Capital One 360 has run promotions for $200 on a new 360 Money Market account when you deposit $10,000. These examples show that requirements vary—some banks demand direct deposit, others ask only for a deposit amount and a holding period, and a few require no special action beyond opening the account. Always check the fine print on the bank’s website before applying, as offers change monthly and eligibility rules differ by state.

Frequently Asked Questions

Do I have to pay taxes on a bank sign-up bonus?

Yes. The IRS treats sign-up bonuses as miscellaneous income. Banks that offer bonuses of $600 or more are required to send you a 1099-INT or 1099-MISC form, and you must report the bonus on your tax return. Even bonuses under $600 are technically taxable, though banks often don’t issue a form for amounts below that threshold.

Can I use a transfer from another bank to meet a direct deposit requirement?

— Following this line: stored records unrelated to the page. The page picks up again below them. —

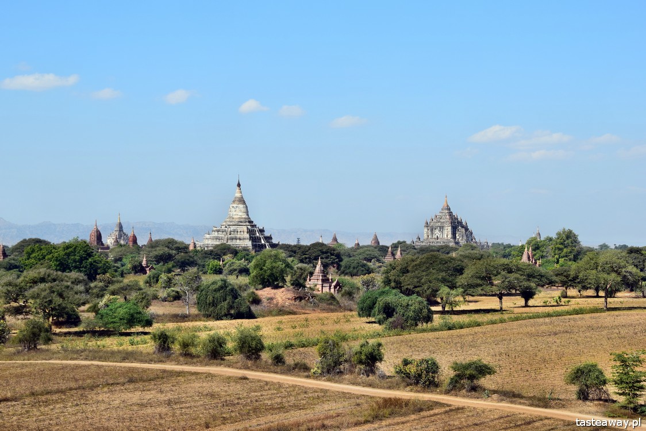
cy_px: 216
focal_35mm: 78
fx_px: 1400
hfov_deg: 26.0
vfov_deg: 17.5
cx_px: 323
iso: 360
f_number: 11
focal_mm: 52
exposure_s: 1/500
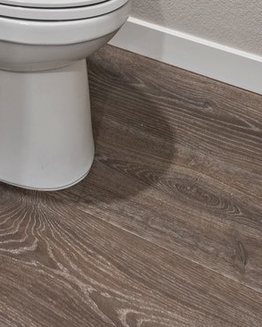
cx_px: 47
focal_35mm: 63
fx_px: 610
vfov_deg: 18.1
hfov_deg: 23.8
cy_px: -351
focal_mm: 16
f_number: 8
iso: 320
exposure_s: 1/4
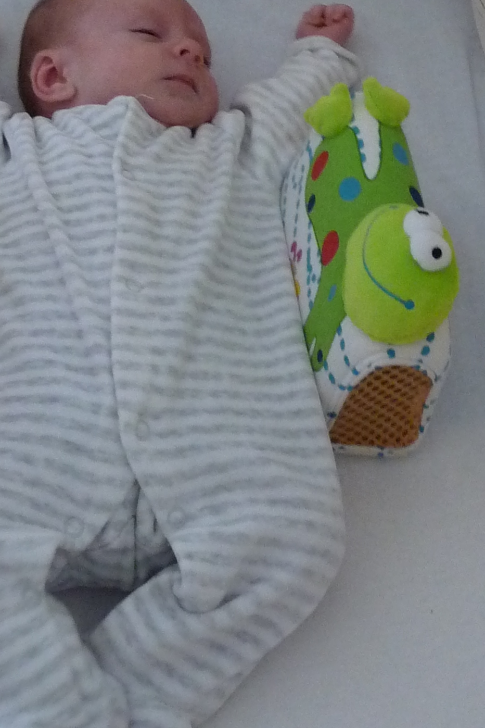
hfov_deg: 18.9
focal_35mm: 72
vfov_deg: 27.2
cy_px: 83
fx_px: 1455
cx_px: 252
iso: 400
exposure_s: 1/10
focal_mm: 4.7
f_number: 3.3
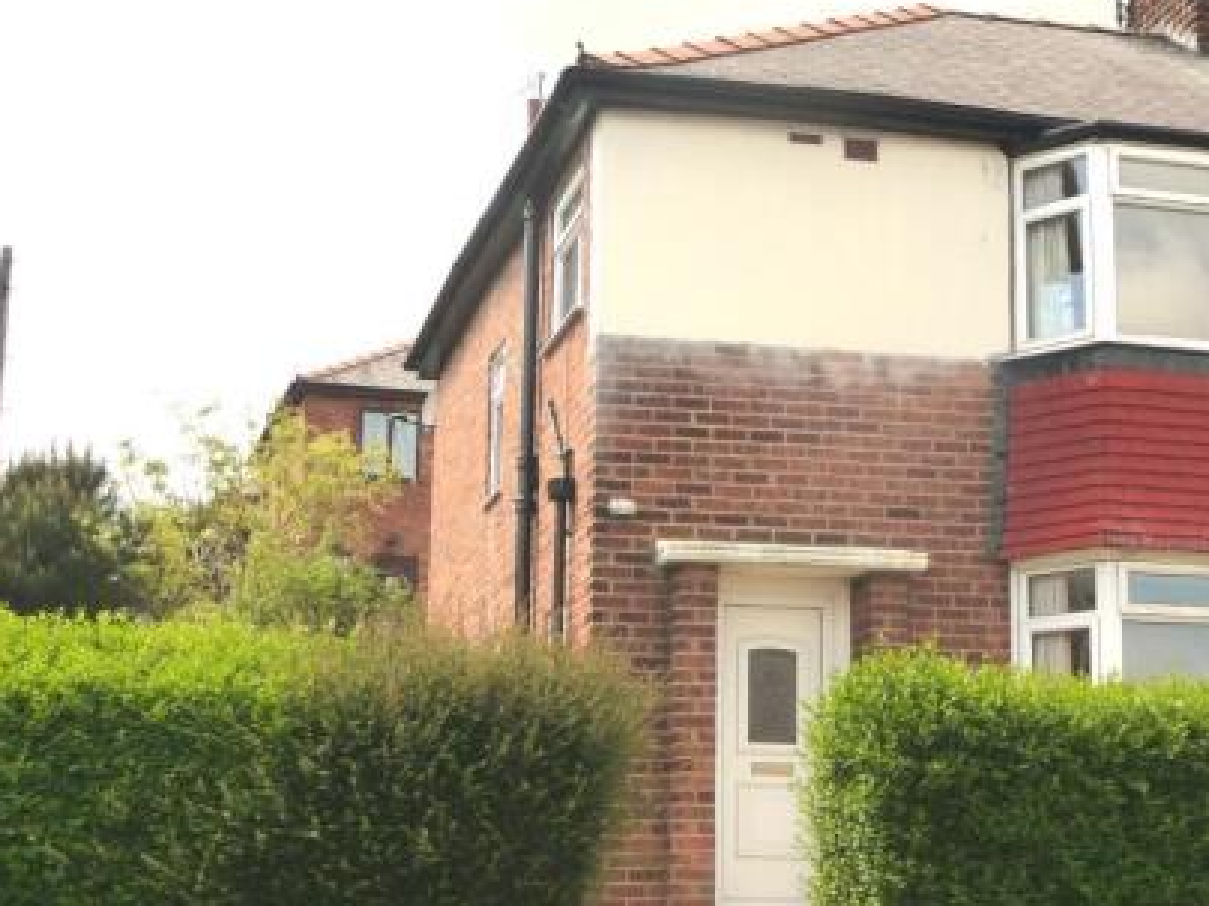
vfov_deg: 22.6
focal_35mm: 65
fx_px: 2270
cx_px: 750
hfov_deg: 29.7
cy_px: 513
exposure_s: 1/800
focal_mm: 7.6
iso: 160
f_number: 4.1
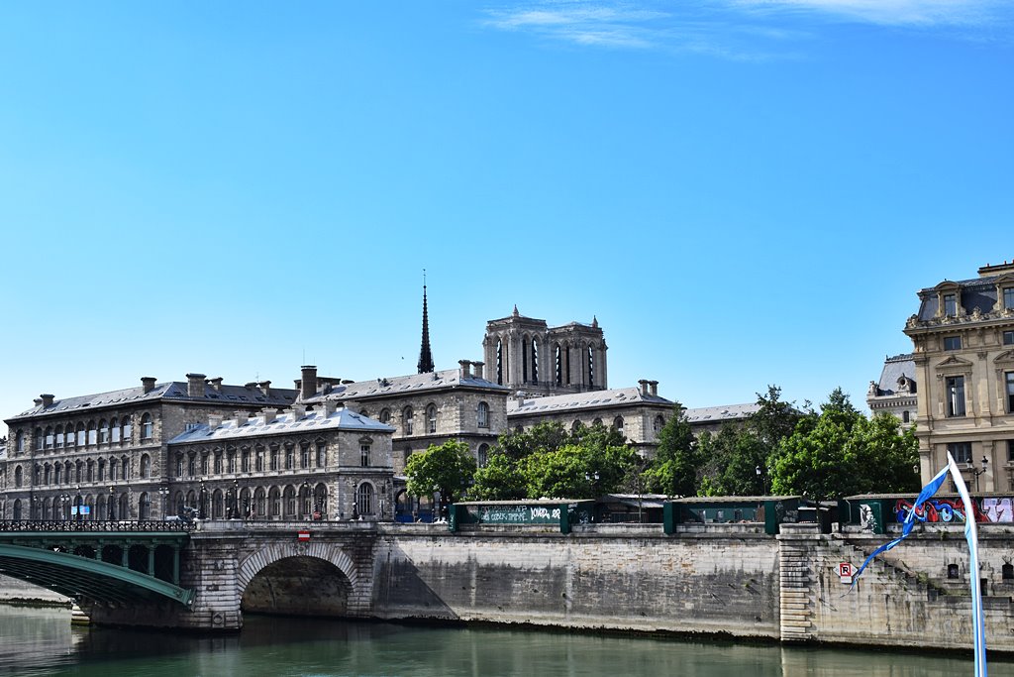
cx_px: 507
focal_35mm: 48
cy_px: 338
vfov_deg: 28.1
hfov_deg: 41.1
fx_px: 1352
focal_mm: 32
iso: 200
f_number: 10
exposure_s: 1/400
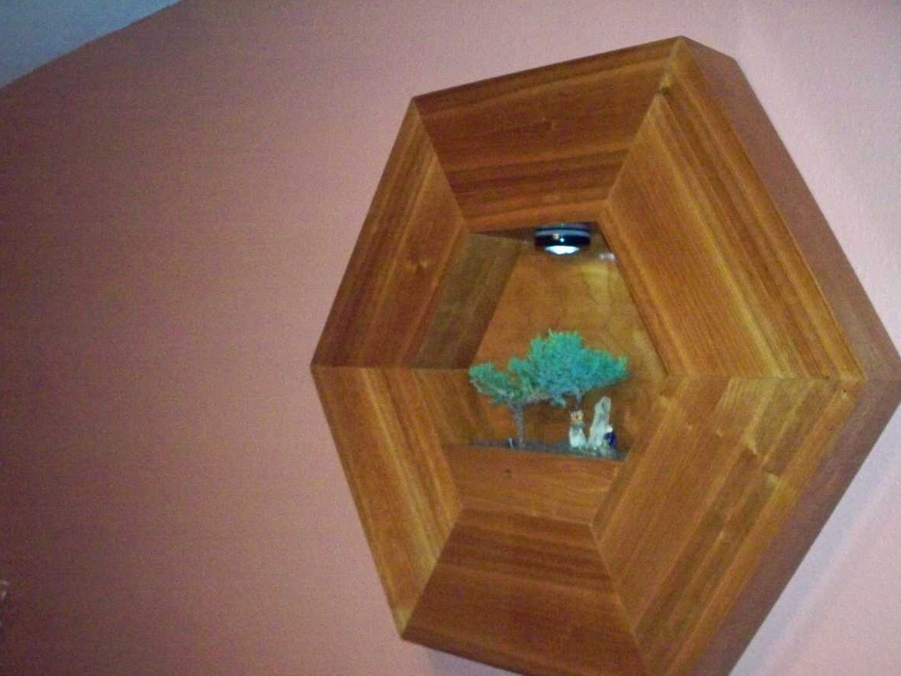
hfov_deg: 45.8
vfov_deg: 35.1
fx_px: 1067
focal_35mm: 41
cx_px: 436
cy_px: 384
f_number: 2.8
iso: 1600
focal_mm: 7.54
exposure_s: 1/125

Not usually. A direct deposit specifically means an automatic recurring or one-time payment from a third party (employer, government agency, etc.) to your account. A transfer you initiate from another personal account does not count. However, some banks allow you to satisfy the requirement with an ACH push from another account—check the terms carefully.

What happens if I close the account before the bonus posts?

You will not receive the bonus. The bank pays bonuses only to active customers who meet all conditions. Some banks even claw back bonuses if you close your account within a certain period after the bonus posts, typically 30 to 90 days.

How many bank bonuses can I earn in a year?

There is no official limit, but your ability to qualify depends on each bank’s “new customer” rule and your credit report. Opening many accounts in a short time can trigger fraud detection, and multiple hard inquiries can lower your credit score slightly.

Will a bank bonus hurt my credit?

Opening a checking or savings account does not perform a hard inquiry on your credit report. The bank may do a soft pull to verify your identity, but this does not affect your credit score. However, if the bank offers a bonus for a credit product (like a credit card), that will involve a hard inquiry.

Can I use someone else’s bonus offer if they referred me?

No. Bonus offers are tied to the individual account holder. If a bank offers a referral bonus (where existing customers can refer friends and both receive money), you can participate, but you must open and qualify for your own account. You cannot claim someone else’s bonus offer.